## Document text
▬▬▬▬▬▬▬▬▬▬

Many of the things we use on a daily basis are becoming smart and connected to the Internet. The Internet of Things (IoT) will improve our lives by helping us reach our health and fitness goals, reduce resource consumption, increase productivity, and track and secure our assets. Many embedded developers realise the potential benefits of the IoT and are actively developing various applications, from connected home devices to wearables and home security systems. However, along with these benefits come risks. No one wants to design an application that’s prone to hacking or data theft. Undesirable events like high-profile hacks can lead to serious damage to brand images and loss of customer trust, and, in the worst cases, slow down or permanently reduce the adoption of the IoT.
The IoT is often referred to as an industrial revolution. The number of connected devices will grow rapidly in the coming years. If there is any disagreement among analysts who follow the IoT, it is in the number of billions of devices that will be connected. The economic value to society is estimated to be in the range of $4-11 trillion dollars.
In the race to accelerate time-to-market for connected device products, implementing proper security is inconvenient because it adds component cost, development effort and design complexity. At the same time, in some industries, it is not crucial to have adequate security. Rather, having adequate security is a key to not being hacked. Major security and privacy issues and bad press after a vendor’s product has been hacked might temporarily or permanently slow down the adoption of IoT. Many consumers are already skeptical about connecting even simple devices in our homes and daily lives, and some researchers and industry watchers believe the IoT is a security catastrophe waiting to happen. In fact, quite recently, there have been a number of highly publicised hacks that are gaining wide attention so one could argue that the catastrophe is already on its way.

▬▬▬▬▬▬▬▬▬▬

## Entries supplied
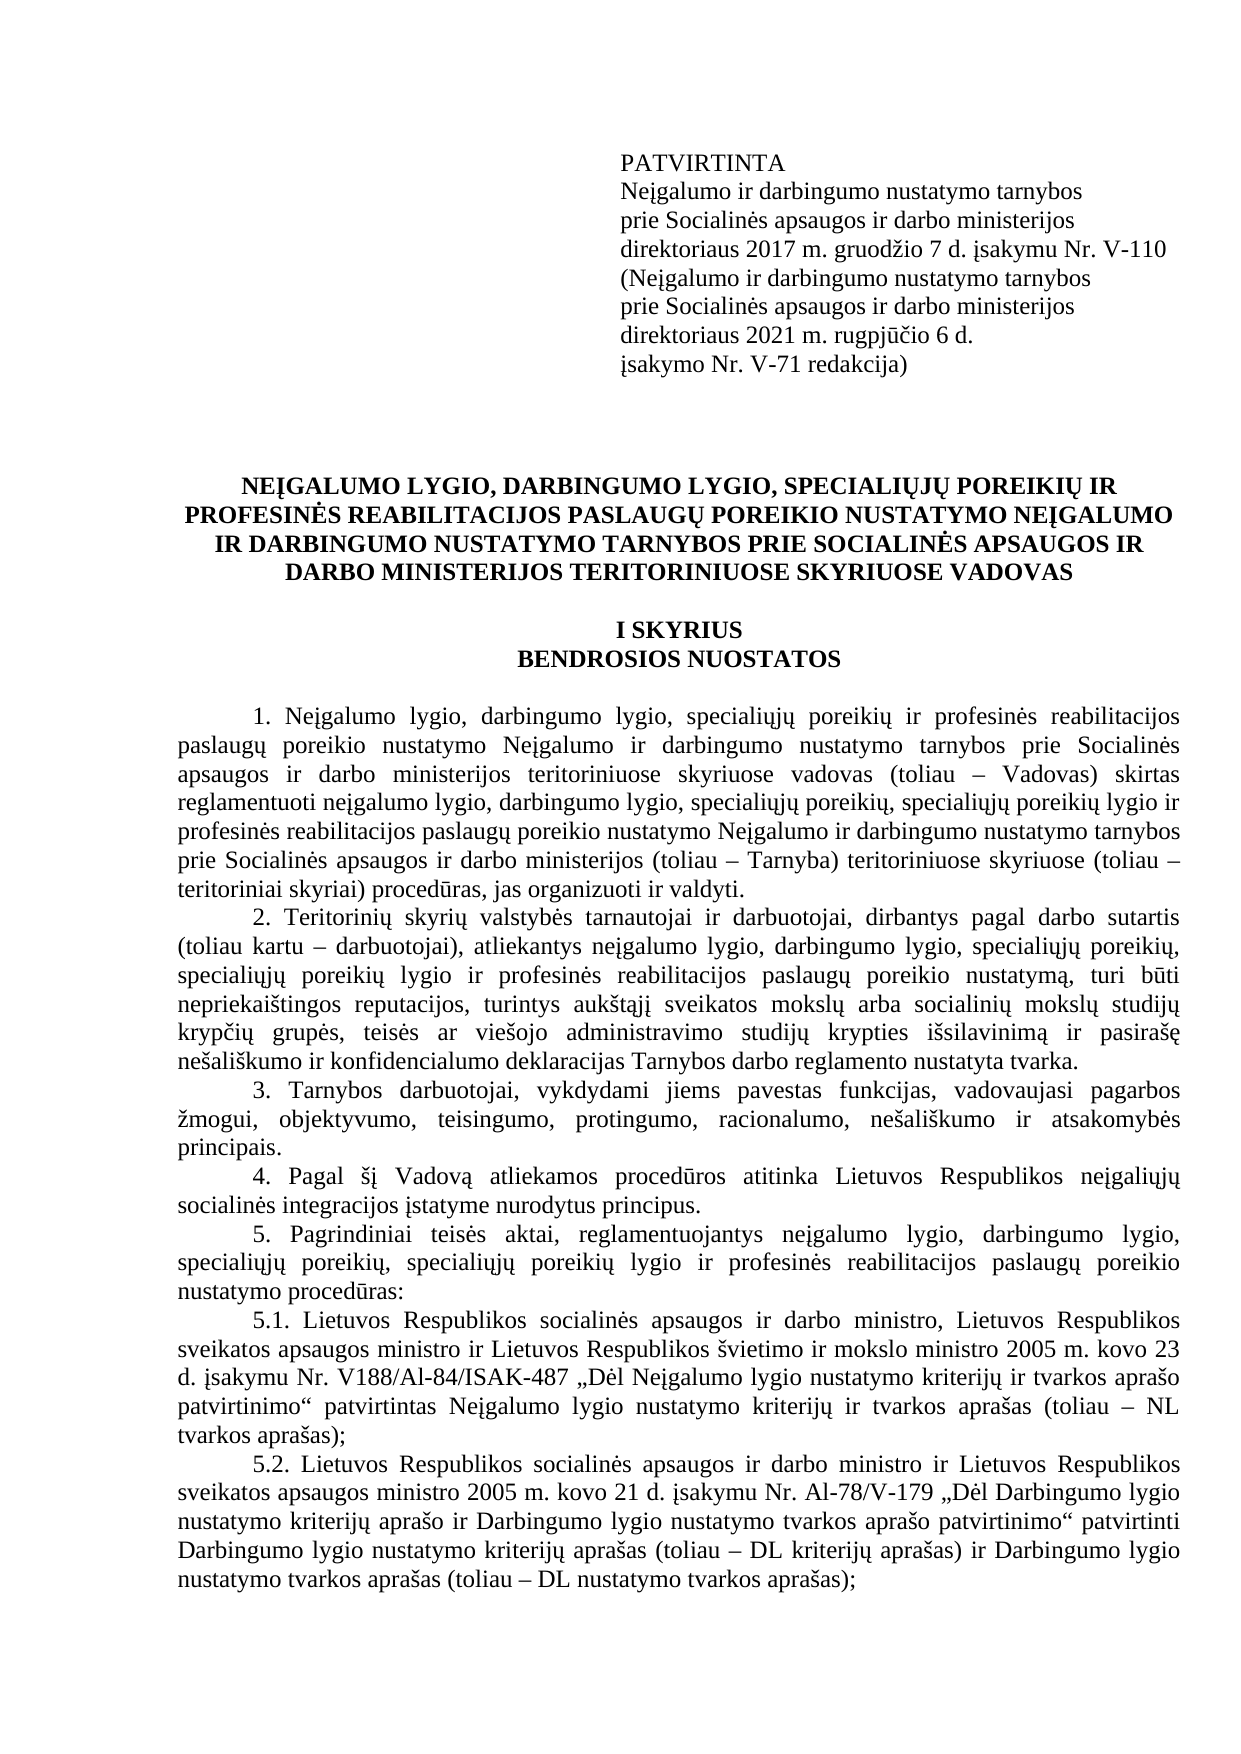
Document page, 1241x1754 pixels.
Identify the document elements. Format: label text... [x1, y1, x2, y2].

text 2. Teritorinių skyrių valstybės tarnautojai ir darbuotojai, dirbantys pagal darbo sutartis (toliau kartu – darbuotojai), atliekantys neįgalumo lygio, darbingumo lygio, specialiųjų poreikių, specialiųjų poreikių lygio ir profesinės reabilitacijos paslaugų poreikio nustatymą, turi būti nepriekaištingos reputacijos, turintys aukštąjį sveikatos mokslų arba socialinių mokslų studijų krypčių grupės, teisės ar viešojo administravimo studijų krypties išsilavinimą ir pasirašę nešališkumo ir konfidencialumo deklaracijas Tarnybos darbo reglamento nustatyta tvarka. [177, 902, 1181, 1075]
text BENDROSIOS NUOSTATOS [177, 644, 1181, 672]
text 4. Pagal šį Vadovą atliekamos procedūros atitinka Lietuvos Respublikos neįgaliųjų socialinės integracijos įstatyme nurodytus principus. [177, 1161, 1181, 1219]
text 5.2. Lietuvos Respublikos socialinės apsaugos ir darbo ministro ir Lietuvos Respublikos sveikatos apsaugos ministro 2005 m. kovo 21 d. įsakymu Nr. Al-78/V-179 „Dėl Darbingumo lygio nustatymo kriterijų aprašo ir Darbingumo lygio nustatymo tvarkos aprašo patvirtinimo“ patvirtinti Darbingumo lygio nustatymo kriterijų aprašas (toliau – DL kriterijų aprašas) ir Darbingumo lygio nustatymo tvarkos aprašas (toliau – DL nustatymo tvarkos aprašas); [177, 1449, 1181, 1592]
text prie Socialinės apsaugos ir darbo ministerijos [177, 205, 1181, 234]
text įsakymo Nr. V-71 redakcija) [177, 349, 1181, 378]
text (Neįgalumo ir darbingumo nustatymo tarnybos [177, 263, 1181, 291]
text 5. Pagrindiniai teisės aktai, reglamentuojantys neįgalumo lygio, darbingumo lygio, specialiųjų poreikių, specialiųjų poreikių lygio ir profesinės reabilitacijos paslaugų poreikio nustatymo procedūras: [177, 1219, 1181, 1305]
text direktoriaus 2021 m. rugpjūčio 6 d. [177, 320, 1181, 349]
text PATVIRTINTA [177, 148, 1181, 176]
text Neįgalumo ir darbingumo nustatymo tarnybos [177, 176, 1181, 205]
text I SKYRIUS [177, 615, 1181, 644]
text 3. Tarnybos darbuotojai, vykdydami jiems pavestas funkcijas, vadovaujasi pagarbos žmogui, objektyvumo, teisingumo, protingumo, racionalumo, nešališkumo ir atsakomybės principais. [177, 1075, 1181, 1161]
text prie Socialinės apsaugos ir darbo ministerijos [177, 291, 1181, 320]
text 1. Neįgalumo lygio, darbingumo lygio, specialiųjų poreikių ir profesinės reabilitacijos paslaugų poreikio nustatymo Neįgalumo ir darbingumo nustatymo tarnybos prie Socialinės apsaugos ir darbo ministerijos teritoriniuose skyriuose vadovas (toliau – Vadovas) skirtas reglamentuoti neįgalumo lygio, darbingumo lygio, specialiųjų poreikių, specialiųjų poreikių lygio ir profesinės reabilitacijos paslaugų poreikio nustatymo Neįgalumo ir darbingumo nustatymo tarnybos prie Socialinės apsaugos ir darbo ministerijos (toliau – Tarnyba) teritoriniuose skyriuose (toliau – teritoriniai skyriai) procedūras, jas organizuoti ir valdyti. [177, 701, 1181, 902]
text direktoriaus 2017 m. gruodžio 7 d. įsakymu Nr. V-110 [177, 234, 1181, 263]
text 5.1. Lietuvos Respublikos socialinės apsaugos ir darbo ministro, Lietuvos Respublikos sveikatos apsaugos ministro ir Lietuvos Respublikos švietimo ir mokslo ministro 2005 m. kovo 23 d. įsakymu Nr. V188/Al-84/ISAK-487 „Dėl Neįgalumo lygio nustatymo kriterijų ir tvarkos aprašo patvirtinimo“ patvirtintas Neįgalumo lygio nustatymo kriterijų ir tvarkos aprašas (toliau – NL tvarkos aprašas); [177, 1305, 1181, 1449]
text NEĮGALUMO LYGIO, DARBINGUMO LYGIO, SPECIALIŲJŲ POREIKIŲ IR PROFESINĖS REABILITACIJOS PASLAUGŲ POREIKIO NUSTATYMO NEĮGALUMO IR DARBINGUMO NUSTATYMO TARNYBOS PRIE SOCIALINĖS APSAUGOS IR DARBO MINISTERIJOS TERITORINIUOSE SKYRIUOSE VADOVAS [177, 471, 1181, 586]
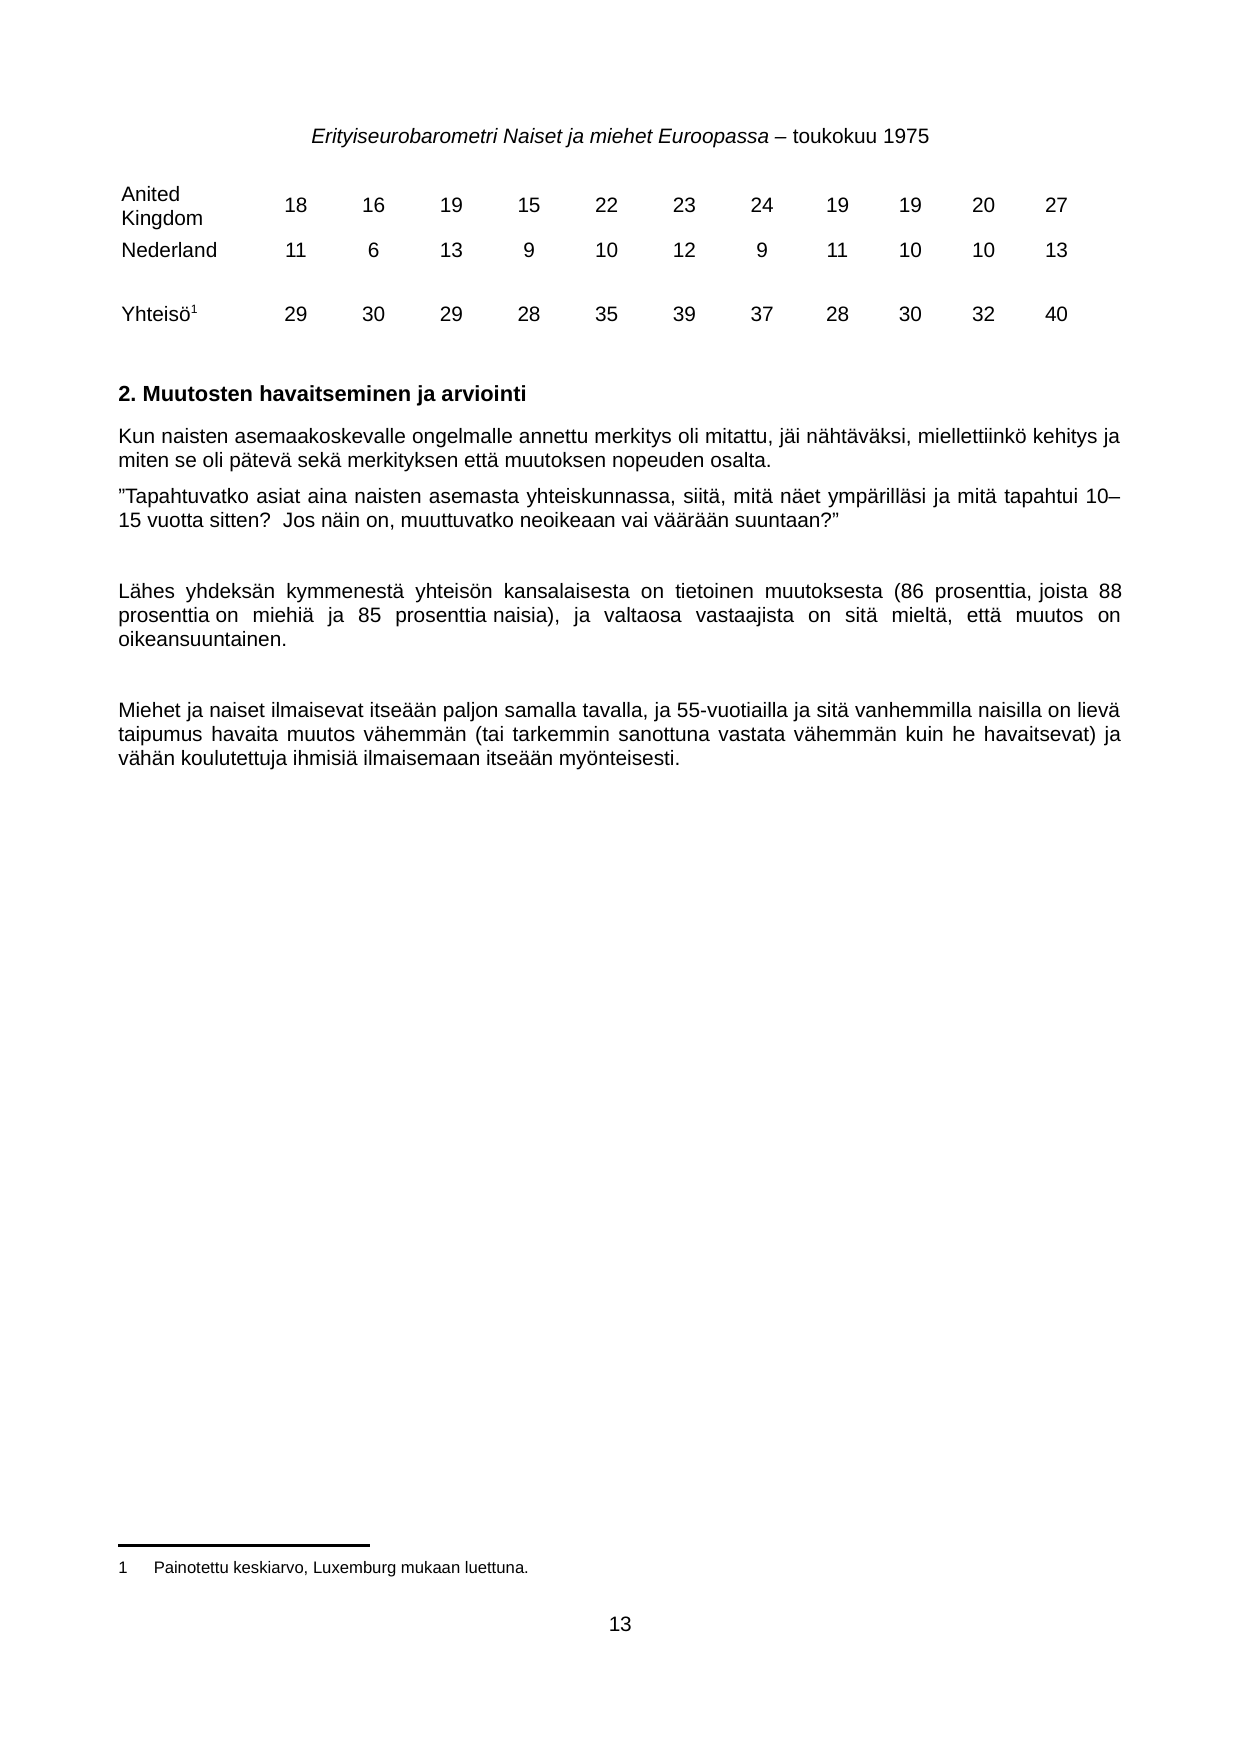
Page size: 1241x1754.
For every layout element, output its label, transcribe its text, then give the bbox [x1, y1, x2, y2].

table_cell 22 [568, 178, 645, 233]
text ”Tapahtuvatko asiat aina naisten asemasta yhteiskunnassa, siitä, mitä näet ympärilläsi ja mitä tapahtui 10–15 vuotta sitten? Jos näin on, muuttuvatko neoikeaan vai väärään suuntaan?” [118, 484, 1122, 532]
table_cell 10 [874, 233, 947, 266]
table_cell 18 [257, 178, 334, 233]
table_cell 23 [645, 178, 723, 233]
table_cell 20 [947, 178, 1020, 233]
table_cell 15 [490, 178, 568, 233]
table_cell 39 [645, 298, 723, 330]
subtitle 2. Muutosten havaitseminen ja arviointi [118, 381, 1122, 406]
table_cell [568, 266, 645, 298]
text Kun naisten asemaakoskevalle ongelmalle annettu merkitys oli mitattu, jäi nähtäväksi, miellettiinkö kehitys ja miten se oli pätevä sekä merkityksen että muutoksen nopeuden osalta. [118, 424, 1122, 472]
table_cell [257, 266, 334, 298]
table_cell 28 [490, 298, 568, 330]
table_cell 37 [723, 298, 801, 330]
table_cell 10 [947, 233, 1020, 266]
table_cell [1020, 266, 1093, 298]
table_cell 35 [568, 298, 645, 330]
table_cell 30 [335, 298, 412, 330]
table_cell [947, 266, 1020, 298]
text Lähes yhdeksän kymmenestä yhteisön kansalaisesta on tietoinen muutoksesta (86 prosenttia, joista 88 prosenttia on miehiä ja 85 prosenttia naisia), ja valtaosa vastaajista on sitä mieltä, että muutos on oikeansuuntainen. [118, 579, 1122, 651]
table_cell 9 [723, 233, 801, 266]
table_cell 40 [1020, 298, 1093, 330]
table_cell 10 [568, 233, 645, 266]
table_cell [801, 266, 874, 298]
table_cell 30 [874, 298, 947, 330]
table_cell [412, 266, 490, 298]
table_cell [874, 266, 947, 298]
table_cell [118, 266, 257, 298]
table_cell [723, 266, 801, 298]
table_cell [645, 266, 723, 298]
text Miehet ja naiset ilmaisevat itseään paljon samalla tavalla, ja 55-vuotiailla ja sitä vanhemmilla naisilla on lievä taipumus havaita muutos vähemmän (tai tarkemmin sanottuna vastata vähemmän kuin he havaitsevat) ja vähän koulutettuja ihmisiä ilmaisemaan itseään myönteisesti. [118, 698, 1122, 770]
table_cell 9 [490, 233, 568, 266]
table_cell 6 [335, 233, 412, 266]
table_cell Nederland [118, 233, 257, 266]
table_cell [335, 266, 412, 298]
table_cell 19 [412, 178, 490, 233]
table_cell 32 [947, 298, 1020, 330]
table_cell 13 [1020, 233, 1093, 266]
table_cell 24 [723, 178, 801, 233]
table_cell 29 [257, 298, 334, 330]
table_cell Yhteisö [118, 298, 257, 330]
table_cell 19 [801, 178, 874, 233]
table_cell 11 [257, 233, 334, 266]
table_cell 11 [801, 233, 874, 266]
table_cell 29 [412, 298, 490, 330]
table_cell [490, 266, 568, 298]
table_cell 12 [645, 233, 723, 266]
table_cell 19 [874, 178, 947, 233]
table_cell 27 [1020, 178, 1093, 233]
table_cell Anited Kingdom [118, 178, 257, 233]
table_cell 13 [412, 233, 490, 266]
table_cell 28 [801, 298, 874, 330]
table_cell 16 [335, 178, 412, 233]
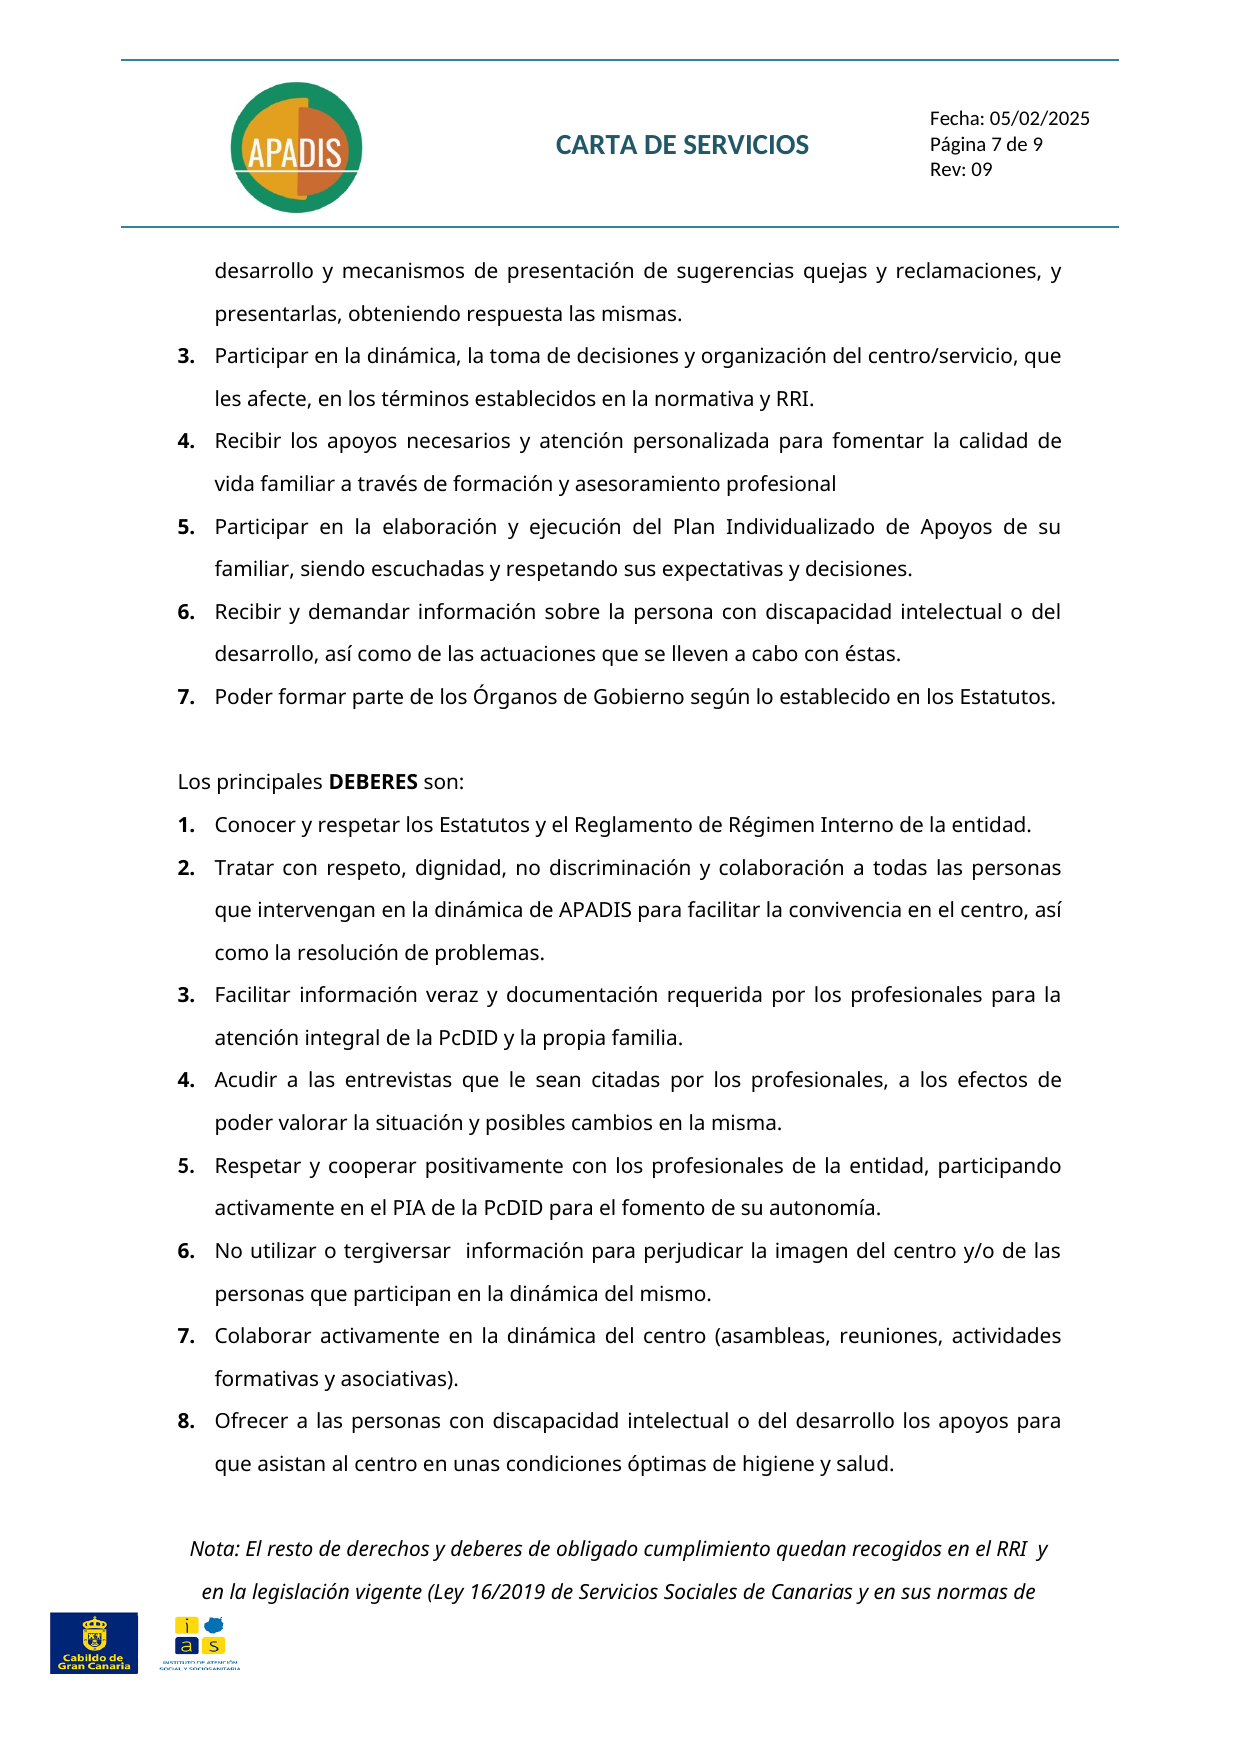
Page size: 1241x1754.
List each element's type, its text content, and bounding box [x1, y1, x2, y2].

▬▬▬▬▬▬▬▬▬▬

## Task 1
What range does the text on IoT security give for the estimated economic value of the IoT to society?
## Task 2
Extend the text on IoT security with further paragraphs beginning after its last sentence.

## Reply 1
$4-11 trillion.

## Reply 2
Hacking of quantum cryptography
The current IoT security situation resembles that of quantum cryptography, often referred to as quantum key distribution. Unlike other key distribution schemes, quantum cryptography promises unconditional security based on the laws of physics. In comparison, most key distribution schemes rely on assumptions of the computational complexity of factoring large numbers or the discrete logarithm problem.
Although quantum cryptography was discovered in 1984, it took until the year 2000 before commercial cryptography systems were brought to market. Relying on single photons, a quantum cryptographic system is complicated to build, and yet time-to-market is of the essence. In 2010, the first security loophole that completely broke the security of these quantum cryptography systems was published. Quantum cryptography is, theoretically, impossible to break, but, in reality, side-channels, or loopholes, were not considered during system design. Also, interestingly, no loopholes were discovered until a dedicated team was assembled to break into such systems. Up until the time this team was established, the entire industry was focused on making quantum cryptography systems robust and getting them to market.
The quantum cryptography analogy teaches us important lessons. Most notably, it shows how security is an ongoing process requiring a multidisciplinary approach to anticipate potential hacks. When striving to make something as complex as a quantum cryptographic system work, the same engineering team cannot possibly be able to understand how an attacker could break into the system. These are conflicting thought processes. Thus, a quality assurance and security team needs to be separate from the engineering team building secure systems.
Another key point is that the hacking of the quantum cryptography system surely has temporarily, if not permanently, reduced market acceptance of and belief in this technology. Thus, it would probably have been beneficial for the industry to invest more in security up-front, leading to a longer time-to-market and greater cost but also substantial gain in the end.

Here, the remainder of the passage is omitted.